Problem
Convert every line of the rows below into a Markdown table with two columns, Number and Line, numbering them in order. Omit blank lines and the pictures.

Records for this exercise
+++++

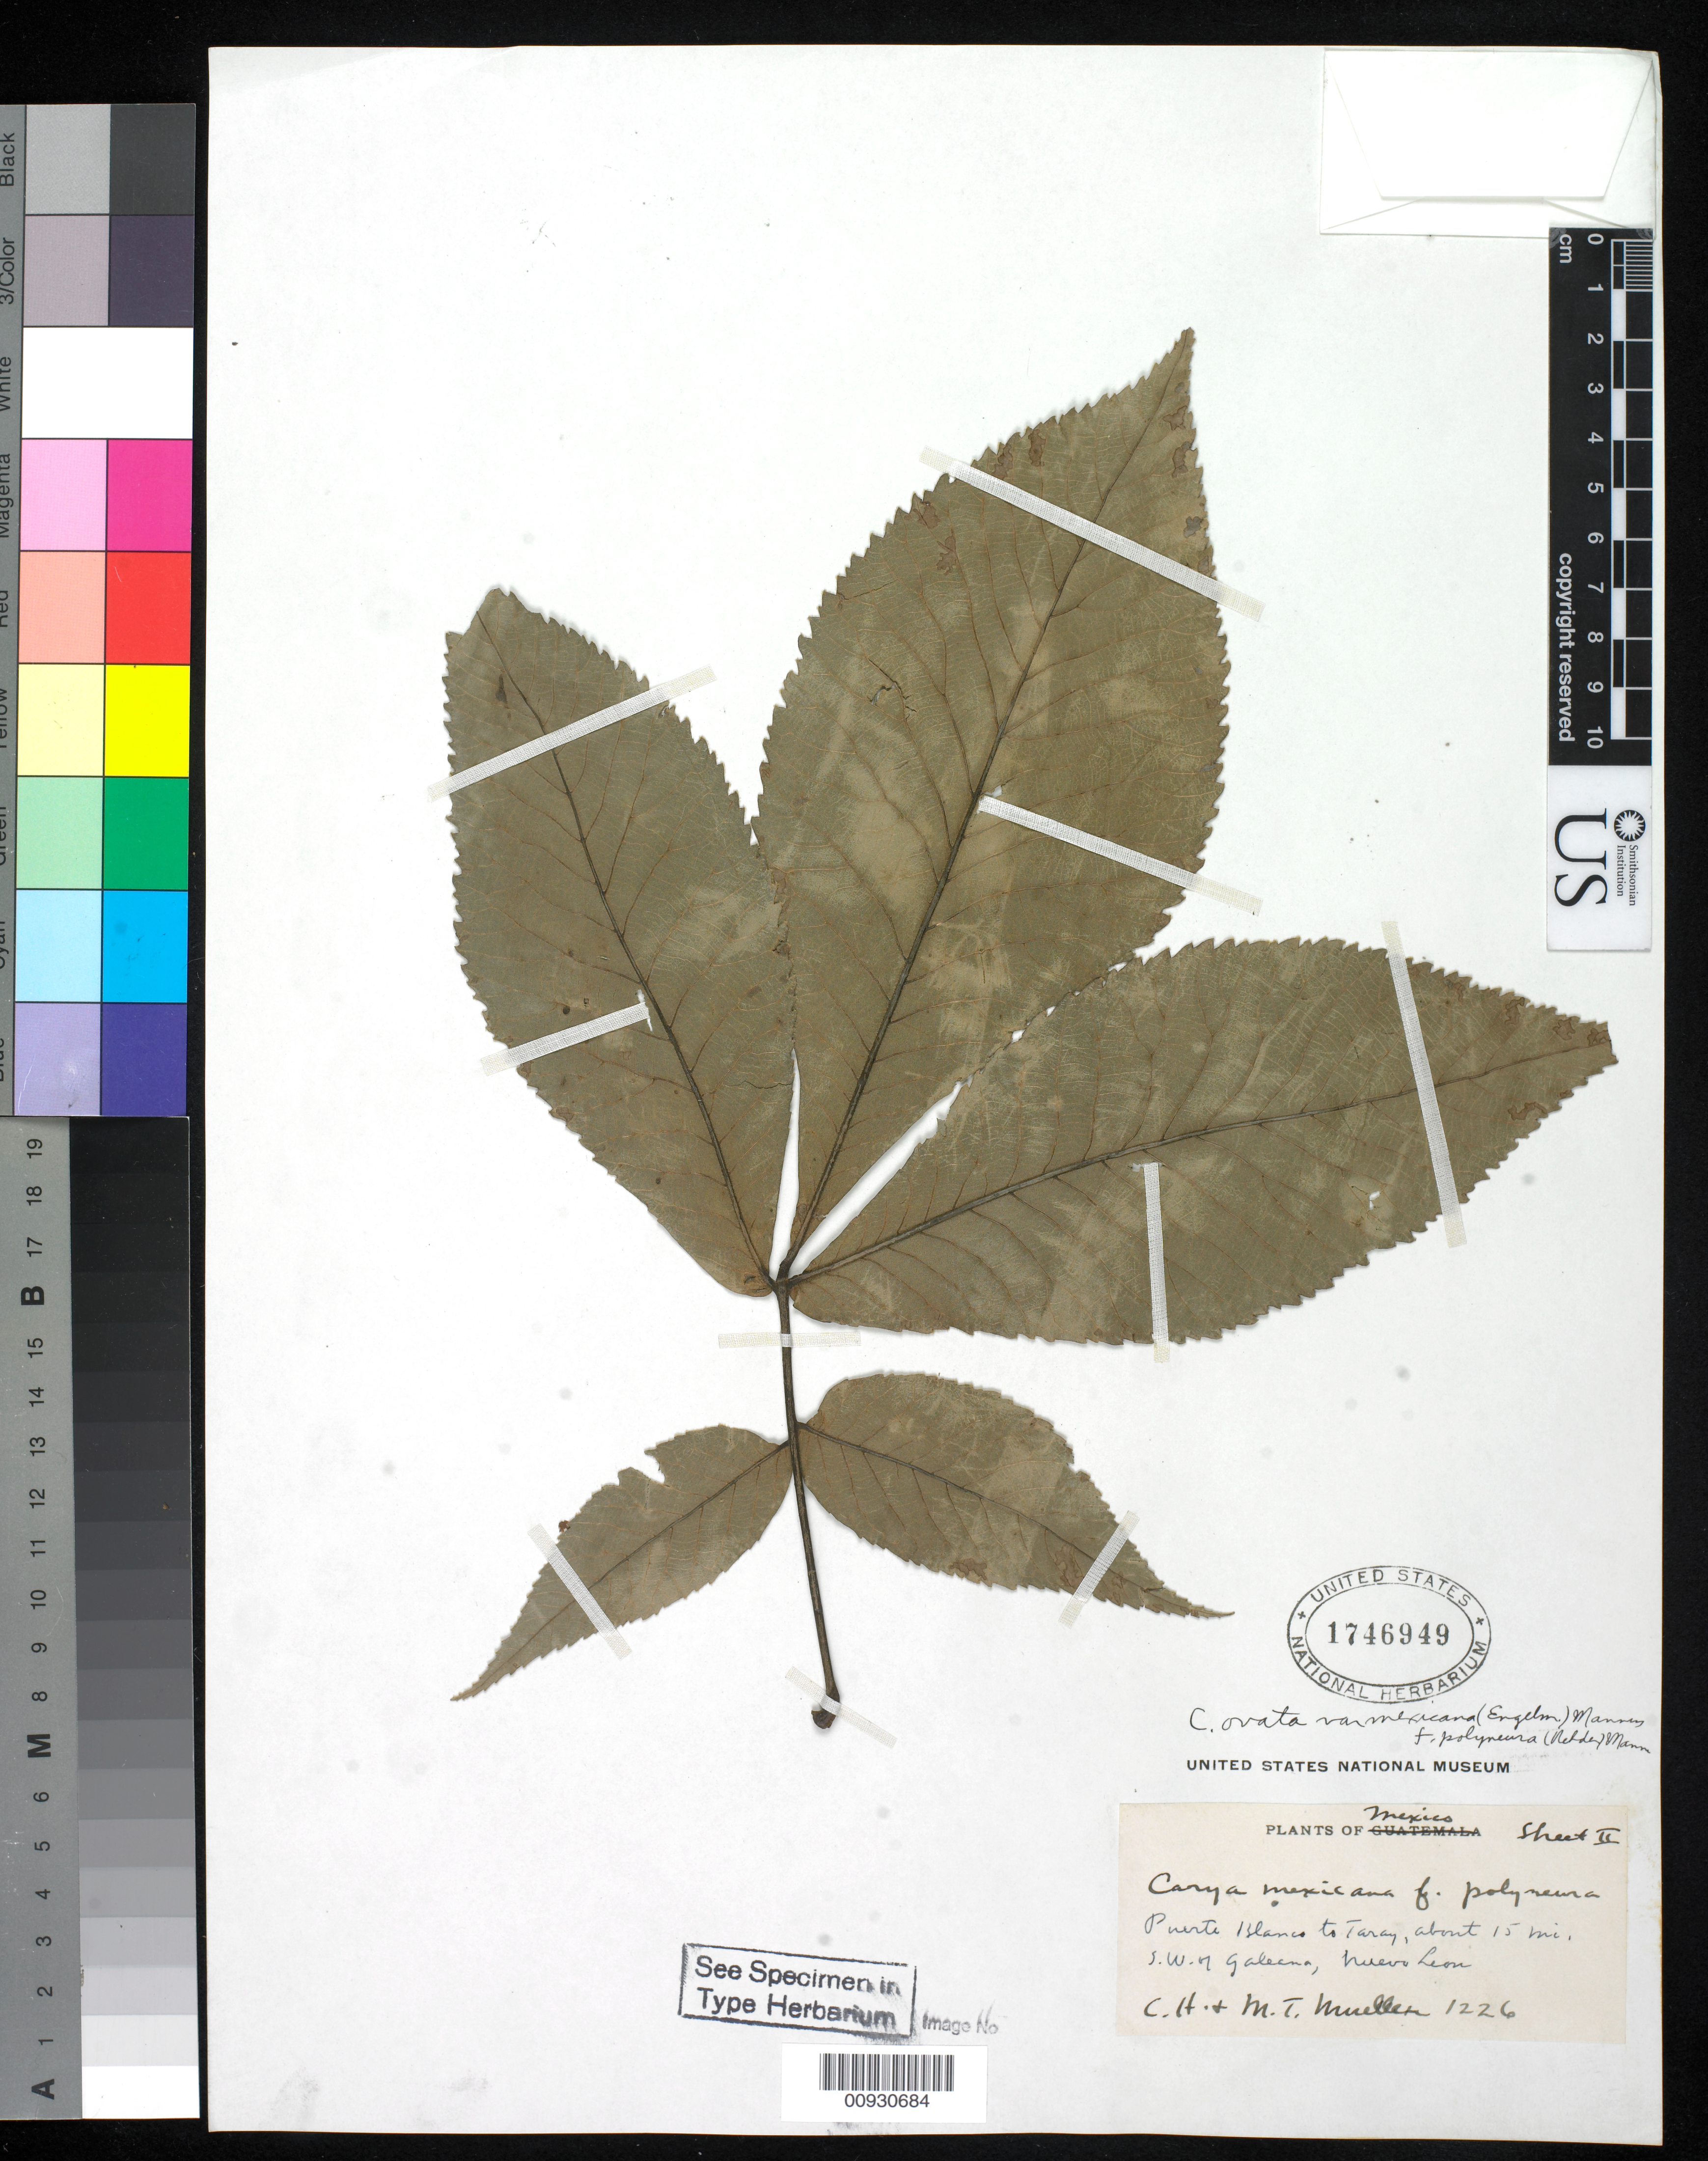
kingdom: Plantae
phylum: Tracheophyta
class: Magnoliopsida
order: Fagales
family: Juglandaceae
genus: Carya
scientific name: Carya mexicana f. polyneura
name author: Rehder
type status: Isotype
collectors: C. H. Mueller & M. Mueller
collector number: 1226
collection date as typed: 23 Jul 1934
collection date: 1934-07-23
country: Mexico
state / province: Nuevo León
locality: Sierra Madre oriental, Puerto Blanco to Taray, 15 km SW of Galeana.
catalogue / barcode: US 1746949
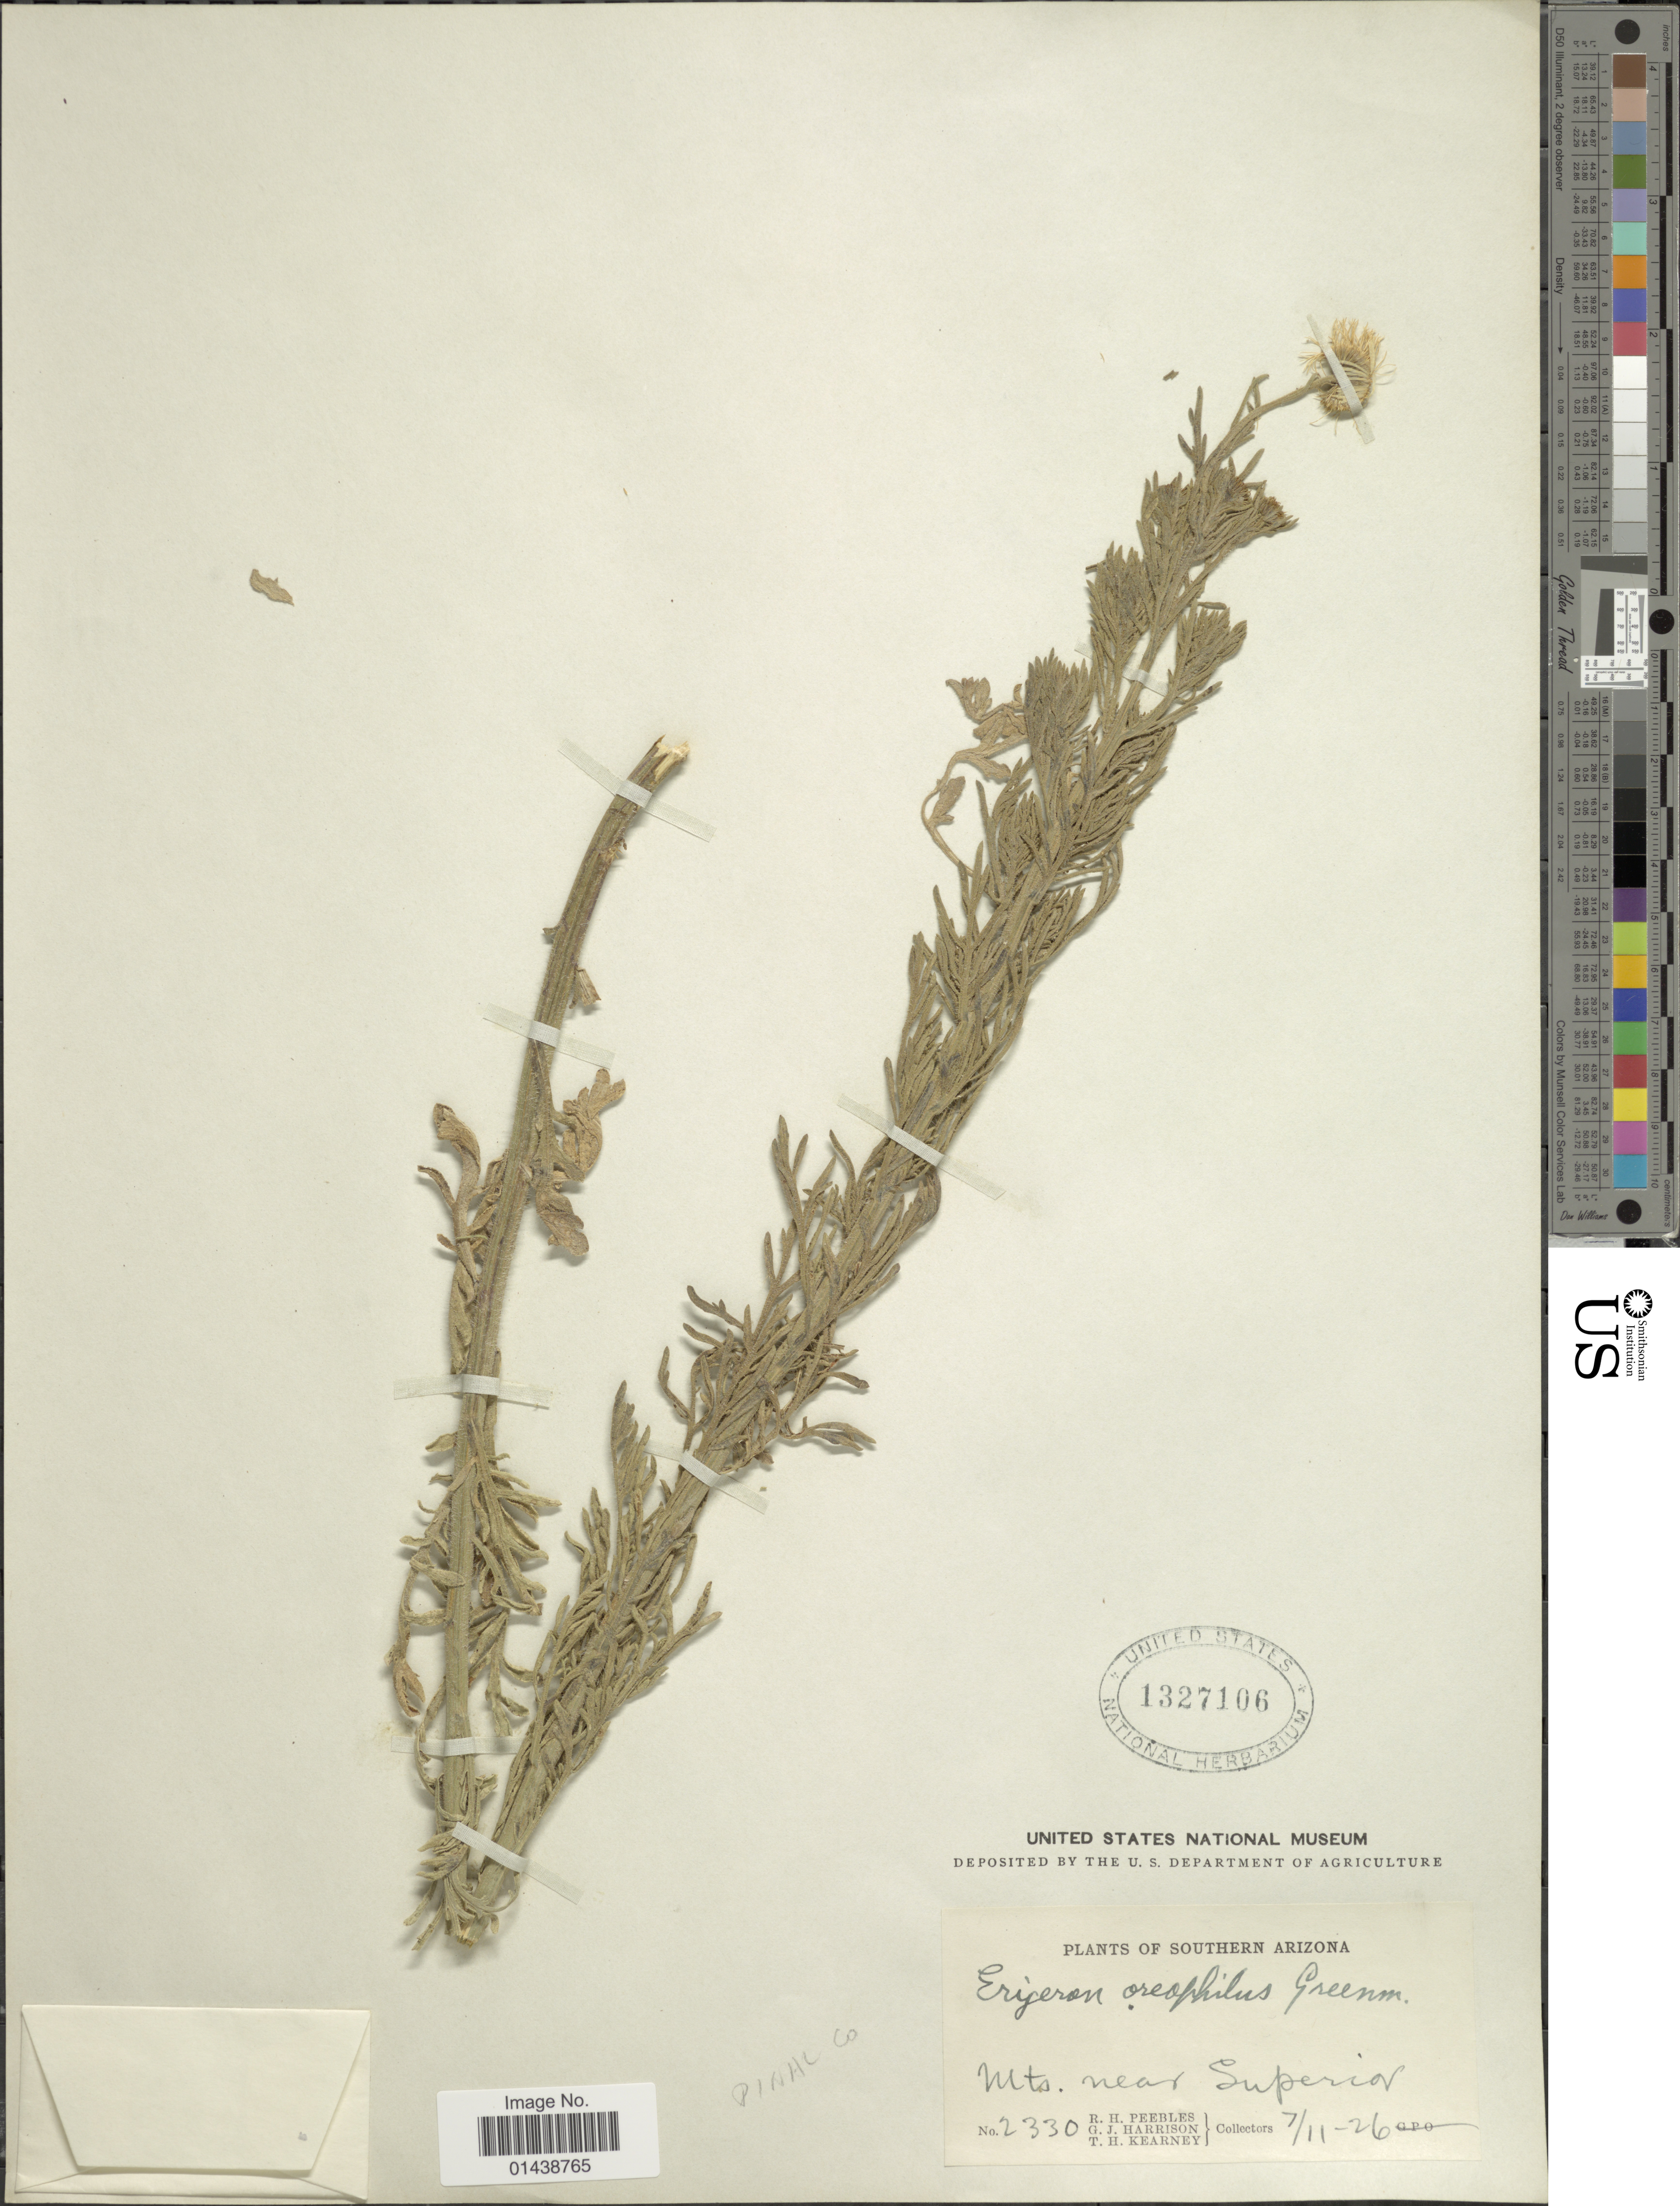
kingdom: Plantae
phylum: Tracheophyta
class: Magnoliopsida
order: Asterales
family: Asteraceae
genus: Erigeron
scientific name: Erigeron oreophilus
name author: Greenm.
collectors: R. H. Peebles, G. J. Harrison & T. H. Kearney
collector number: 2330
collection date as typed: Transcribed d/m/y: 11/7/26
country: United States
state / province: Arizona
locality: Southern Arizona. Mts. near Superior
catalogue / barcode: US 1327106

+++++

Expected answer
| Number | Line |
|---|---|
| 1 | kingdom: Plantae |
| 2 | phylum: Tracheophyta |
| 3 | class: Magnoliopsida |
| 4 | order: Fagales |
| 5 | family: Juglandaceae |
| 6 | genus: Carya |
| 7 | scientific name: Carya mexicana f. polyneura |
| 8 | name author: Rehder |
| 9 | type status: Isotype |
| 10 | collectors: C. H. Mueller & M. Mueller |
| 11 | collector number: 1226 |
| 12 | collection date as typed: 23 Jul 1934 |
| 13 | collection date: 1934-07-23 |
| 14 | country: Mexico |
| 15 | state / province: Nuevo León |
| 16 | locality: Sierra Madre oriental, Puerto Blanco to Taray, 15 km SW of Galeana. |
| 17 | catalogue / barcode: US 1746949 |
| 18 | kingdom: Plantae |
| 19 | phylum: Tracheophyta |
| 20 | class: Magnoliopsida |
| 21 | order: Asterales |
| 22 | family: Asteraceae |
| 23 | genus: Erigeron |
| 24 | scientific name: Erigeron oreophilus |
| 25 | name author: Greenm. |
| 26 | collectors: R. H. Peebles, G. J. Harrison & T. H. Kearney |
| 27 | collector number: 2330 |
| 28 | collection date as typed: Transcribed d/m/y: 11/7/26 |
| 29 | country: United States |
| 30 | state / province: Arizona |
| 31 | locality: Southern Arizona. Mts. near Superior |
| 32 | catalogue / barcode: US 1327106 |